On Thursday, Mirantis, the Mountain View, CA-based consulting company that specializes in OpenStack deployments, announced the finalization of $10 million in funding from Intel, Dell and WestSummit Capital. The funding is intended to enhance Mirantis’s ability to expand its services by increasing the number of developers dedicated to OpenStack and expanding its abilty to deliver more OpenStack deployment and training services. Mirantis currently offers four sets of OpenStack services:
•Do it Yourself, Assisted OpenStack deployment featuring:
-Assessment of an organization’s business and technical requirements for OpenStack implementation.
-Reference Architecture in the form of a customized elaboration of the architectural specifics of an OpenStack deployment for an organization’s use case, including details of the required OpenStack modules, hardware requirements and recommendations for automation.
-Training
-Deployment Support
Mirantis’s Do it Yourself, OpenStack deployment assistance features a bundle of services offered at a fixed price.
•OpenStack deployments for Service providers
•OpenStack deployments for enterprise private-clouds
•Cloud migrations from proprietary vendors such as Amazon Web Services and VMware to OpenStack
Boris Rensky, Mirantis’ executive VP and co-founder, remarked on the significance of the funding round by noting:
We’ve had a good run doing things ourselves, we have 300 employees and 30 projects, but OpenStack has gotten too big for us to keep making meaningful progress without financing and strong strategic partnerships.

PROVIDED RECORDS:
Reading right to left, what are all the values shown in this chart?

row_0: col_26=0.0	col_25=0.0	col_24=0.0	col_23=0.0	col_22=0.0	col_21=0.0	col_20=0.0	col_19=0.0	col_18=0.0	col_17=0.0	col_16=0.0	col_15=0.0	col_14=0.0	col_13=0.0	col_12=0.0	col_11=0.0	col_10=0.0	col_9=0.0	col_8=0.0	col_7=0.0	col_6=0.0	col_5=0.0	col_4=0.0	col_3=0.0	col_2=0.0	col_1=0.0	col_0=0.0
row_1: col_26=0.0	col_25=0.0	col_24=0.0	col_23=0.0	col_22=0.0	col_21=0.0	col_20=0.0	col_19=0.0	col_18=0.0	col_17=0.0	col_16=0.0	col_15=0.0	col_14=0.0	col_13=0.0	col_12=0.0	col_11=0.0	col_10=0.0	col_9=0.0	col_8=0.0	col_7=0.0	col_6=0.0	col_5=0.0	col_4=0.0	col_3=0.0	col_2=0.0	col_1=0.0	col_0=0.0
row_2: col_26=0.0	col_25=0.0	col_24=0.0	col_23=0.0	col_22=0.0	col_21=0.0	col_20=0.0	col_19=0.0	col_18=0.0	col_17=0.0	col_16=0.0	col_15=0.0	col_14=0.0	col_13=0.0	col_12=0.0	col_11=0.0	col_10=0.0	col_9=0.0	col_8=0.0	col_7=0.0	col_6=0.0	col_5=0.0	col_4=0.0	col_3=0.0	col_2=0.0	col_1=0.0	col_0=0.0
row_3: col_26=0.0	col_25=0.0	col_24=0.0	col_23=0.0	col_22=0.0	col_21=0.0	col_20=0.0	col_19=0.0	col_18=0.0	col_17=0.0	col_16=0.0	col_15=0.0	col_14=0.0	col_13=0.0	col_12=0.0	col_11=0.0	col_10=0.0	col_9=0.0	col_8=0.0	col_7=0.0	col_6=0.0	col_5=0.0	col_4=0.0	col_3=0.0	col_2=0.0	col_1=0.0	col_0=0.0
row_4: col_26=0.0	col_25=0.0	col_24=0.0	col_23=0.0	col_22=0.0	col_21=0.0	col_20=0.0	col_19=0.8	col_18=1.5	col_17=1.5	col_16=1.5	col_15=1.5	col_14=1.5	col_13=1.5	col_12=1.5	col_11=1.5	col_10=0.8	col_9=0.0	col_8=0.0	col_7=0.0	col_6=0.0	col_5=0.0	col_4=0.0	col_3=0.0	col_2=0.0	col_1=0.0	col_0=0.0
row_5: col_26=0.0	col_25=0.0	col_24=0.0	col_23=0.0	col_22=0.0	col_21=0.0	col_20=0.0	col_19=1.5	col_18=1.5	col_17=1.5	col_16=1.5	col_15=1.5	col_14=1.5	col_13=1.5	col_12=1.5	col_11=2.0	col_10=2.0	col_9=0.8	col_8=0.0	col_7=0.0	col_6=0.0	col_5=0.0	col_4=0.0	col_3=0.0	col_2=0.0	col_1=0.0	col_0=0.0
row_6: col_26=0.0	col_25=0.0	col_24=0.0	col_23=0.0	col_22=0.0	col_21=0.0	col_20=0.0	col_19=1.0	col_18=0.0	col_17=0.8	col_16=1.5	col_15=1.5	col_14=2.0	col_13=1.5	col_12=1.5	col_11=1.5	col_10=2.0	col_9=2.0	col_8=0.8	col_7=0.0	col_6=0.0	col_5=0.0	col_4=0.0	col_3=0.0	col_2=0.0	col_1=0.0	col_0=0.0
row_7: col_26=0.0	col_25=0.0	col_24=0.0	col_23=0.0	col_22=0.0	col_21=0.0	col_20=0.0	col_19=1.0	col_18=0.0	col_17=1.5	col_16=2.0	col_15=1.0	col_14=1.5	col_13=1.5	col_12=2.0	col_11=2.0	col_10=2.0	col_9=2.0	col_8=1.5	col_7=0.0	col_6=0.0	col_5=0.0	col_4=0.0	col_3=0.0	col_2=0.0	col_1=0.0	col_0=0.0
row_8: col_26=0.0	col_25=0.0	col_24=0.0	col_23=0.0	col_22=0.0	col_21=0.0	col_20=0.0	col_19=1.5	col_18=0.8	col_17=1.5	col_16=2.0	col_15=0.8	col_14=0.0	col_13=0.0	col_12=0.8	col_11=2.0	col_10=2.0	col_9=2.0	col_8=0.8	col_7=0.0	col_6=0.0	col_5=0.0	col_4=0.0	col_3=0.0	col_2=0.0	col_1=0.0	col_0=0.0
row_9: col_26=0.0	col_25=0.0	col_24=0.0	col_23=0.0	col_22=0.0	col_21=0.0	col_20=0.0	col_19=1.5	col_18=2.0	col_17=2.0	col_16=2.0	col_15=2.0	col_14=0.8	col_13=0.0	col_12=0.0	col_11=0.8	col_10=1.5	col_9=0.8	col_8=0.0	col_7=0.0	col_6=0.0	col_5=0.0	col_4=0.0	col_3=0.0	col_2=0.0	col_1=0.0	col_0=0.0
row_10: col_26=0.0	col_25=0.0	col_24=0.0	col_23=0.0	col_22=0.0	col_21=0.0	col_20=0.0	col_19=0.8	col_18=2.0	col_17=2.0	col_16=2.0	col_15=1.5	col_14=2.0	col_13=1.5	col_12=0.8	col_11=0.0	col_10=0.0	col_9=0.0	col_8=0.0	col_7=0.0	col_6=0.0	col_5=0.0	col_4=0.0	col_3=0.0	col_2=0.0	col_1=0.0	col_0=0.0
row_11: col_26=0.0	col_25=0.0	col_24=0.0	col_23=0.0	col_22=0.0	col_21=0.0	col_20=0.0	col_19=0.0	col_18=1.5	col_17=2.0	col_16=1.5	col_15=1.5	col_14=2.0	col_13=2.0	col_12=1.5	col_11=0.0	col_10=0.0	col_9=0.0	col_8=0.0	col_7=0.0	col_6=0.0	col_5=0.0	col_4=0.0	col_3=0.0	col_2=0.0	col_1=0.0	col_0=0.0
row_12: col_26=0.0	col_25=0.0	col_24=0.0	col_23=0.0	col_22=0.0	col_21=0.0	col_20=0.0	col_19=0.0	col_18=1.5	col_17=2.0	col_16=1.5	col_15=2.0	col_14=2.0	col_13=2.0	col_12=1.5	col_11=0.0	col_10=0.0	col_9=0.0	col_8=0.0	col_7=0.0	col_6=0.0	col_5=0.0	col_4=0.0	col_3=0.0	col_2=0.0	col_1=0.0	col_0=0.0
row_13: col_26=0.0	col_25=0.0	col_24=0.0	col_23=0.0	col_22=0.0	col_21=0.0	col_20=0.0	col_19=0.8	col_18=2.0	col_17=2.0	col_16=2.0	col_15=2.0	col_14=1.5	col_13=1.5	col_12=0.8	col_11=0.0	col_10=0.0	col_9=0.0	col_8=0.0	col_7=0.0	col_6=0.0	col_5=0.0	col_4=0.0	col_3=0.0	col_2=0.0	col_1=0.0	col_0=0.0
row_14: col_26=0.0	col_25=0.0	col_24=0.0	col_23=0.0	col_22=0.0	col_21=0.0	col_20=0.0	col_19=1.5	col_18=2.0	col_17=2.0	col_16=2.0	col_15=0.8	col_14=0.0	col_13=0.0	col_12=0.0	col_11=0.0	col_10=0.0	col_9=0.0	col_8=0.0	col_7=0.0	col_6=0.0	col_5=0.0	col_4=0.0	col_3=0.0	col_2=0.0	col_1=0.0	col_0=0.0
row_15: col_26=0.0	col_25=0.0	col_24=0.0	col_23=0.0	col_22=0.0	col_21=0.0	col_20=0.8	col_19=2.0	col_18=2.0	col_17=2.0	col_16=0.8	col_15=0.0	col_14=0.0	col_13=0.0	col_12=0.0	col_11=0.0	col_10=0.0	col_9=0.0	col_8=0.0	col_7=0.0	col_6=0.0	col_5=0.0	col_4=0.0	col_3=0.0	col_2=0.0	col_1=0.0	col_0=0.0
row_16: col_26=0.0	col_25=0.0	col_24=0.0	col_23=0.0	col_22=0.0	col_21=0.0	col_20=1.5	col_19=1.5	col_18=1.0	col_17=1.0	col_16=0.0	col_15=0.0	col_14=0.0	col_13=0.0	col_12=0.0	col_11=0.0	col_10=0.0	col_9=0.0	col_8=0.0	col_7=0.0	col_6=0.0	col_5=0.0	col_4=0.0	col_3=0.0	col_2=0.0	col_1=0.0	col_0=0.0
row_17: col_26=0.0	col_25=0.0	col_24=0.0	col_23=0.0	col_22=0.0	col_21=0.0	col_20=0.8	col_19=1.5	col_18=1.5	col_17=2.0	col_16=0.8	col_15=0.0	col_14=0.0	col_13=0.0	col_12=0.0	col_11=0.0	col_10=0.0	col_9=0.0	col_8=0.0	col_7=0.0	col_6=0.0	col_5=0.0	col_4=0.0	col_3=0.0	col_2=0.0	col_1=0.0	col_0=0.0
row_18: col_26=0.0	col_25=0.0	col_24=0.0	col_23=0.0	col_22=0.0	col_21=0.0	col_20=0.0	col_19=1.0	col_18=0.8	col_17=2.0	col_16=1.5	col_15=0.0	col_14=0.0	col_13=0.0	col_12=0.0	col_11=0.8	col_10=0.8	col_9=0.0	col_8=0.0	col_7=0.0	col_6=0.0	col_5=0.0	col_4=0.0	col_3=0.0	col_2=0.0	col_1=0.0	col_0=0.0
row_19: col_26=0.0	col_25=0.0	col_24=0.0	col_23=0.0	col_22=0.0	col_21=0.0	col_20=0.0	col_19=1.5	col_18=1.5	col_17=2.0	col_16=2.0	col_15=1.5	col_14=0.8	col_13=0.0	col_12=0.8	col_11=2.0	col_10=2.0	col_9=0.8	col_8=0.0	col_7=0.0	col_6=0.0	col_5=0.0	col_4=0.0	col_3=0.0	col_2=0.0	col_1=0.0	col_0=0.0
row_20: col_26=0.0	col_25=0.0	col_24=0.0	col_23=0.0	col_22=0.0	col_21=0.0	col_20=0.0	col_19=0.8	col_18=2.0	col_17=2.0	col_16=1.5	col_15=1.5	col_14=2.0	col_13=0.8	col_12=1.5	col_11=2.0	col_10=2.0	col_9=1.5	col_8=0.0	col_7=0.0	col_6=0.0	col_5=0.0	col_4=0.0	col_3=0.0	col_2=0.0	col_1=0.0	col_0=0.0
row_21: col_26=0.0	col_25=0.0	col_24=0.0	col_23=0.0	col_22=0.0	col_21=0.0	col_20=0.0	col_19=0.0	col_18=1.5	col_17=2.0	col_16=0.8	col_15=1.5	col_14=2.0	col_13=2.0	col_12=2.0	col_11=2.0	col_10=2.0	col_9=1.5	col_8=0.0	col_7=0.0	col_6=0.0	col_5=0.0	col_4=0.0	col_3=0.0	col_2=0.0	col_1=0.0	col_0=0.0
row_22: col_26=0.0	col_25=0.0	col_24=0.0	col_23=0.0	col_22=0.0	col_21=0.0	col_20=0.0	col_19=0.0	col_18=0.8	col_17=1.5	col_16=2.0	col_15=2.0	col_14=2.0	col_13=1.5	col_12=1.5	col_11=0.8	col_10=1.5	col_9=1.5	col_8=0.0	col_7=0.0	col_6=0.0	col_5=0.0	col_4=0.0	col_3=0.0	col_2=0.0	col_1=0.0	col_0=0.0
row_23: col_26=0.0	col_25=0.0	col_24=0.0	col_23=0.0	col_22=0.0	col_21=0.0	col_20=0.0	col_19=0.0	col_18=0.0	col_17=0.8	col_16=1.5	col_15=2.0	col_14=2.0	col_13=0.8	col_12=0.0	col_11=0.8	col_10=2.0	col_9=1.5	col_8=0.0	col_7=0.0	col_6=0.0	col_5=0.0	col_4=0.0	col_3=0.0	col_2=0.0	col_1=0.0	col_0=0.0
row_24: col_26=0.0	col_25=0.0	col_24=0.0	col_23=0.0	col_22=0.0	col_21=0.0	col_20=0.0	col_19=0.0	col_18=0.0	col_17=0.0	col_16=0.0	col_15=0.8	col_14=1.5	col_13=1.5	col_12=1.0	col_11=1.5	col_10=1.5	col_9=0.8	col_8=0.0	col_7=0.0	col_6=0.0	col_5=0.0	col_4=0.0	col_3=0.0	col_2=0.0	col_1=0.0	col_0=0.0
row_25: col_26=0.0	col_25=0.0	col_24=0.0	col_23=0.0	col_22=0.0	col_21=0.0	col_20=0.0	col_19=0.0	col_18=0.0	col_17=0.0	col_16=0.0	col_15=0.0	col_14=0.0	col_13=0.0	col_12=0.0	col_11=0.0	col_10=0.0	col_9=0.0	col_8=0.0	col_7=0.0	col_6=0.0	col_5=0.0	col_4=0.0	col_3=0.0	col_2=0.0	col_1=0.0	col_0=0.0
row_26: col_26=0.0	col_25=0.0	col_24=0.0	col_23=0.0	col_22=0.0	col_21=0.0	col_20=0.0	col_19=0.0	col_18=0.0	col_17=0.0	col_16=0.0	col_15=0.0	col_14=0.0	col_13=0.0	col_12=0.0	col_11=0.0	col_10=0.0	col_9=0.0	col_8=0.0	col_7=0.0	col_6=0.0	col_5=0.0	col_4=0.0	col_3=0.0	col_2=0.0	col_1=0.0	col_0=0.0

WHAT TO WORK ON:
a – Transcribe the passage of the article on Mirantis's funding that begins with "-Reference Architecture in" and continues through "a fixed price.".
b – Extend the article on Mirantis's funding, picking up immediately after its last sentence.

OUTPUTS BY TASK:
a –
-Reference Architecture in the form of a customized elaboration of the architectural specifics of an OpenStack deployment for an organization’s use case, including details of the required OpenStack modules, hardware requirements and recommendations for automation.
-Training
-Deployment Support
Mirantis’s Do it Yourself, OpenStack deployment assistance features a bundle of services offered at a fixed price.

b –
According to a report in GigaOM, Intel and WestSummit will obtain seats on the Mirantis board, although Dell will not. Mirantis is currently in the process of helping Intel build out its private cloud. Meanwhile, WestSummit represents an important investor because it boasts a headquarters in Beijing and may facilitate the acquisition of OpenStack customers in China. Rensky noted that recent OpenStack conferences in Beijing and Shanghai attracted 1000 and 700 developers, respectively, and thereby compares favorably with U.S. OpenStack conferences such as the October 15-18, 2012 San Diego conference which attracted 1300 developers.
The investment constitutes yet another affirmation of the commercial interest in OpenStack, and specifically, the value in the marketplace of a vendor dedicated to vendor-agnostic, OpenStack deployments in the vein of Mirantis. Mirantis claims no allegiances to any of the other commercial purveyors of OpenStack, for example, Dell included. The market should expect to see other dedicated OpenStack deployment firms opening up as the number of OpenStack deployments proliferates and more and more enterprises express willingness to venture an OpenStack pilot project or two. Mirantis’s services are unique in the industry and one would expect that other consulting firms will soon jump on the OpenStack deployment bandwagon by similarly touting vendor agnosticism and a productized approach to installation.